All across the country families now make their way to cemeteries carrying Christmas wreaths and baskets filled with artificial holly, greens and pinecones and red velvet bows. Our dead should not be forgotten at this family time of year.
On August 4, 1892, two elderly, harmless people were brutally slashed and bludgeoned to death in the sanctity of their home, a place which should have been a haven of safety. No justice will ever come for the silent slain. The killer went on to live and prosper another day, and to celebrate Christmas.
Christmas 1892 left Lurana Borden without her brother Andrew. Lizzie and Emma Borden were fatherless. Nobody knows for sure if they both mourned deeply. It is entirely possible that they did.
In the Whitehead household on Fourth Street, Sarah and Little Abbie mourned. Mrs. George Fish, Abby’s sister was bereft. Abby and Andrew Borden were loved by some family members, surely- and liked by some neighbors and friends. The tragedy of their loss was felt. How did they feel standing at the grave, bare of a marker in the Christmas of 1892? The citizens of the city, demanding that someone be brought to trial for the deeds during that hot month of August had a suspect in jail- waiting.

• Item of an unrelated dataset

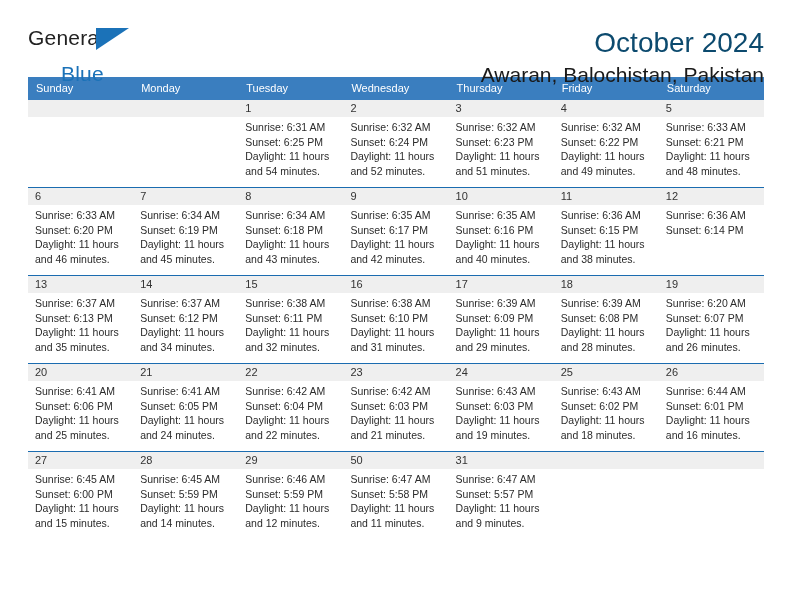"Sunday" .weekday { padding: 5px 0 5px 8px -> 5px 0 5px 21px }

How curious it is that in 2009, the victims become but a side note to the tragedy. It is the accused and aquitted whose name lives on. If one were to stop by Oak Grove Cemetery and leave a floral tribute to the victims, within hours it would find its way to the grave of Lizzie Borden- taken without a thought and re-deposited without a thought. Below the frostline now lay today what remains of the sad, frozen bones of Abby and Andrew Borden- still headless, – and now their likenesses and characters the fodder for irreverent cartoons, gift products and unspeakable accusations made without a shred of evidence. Those who once were loved and walked among us. Does the interval of Time allow for such insensitive liberties? Is murder ever a source for humor?
How we memorialize our Dead says a great deal about ourselves in these modern times- a thought to contemplate any day- and especially at this time of year.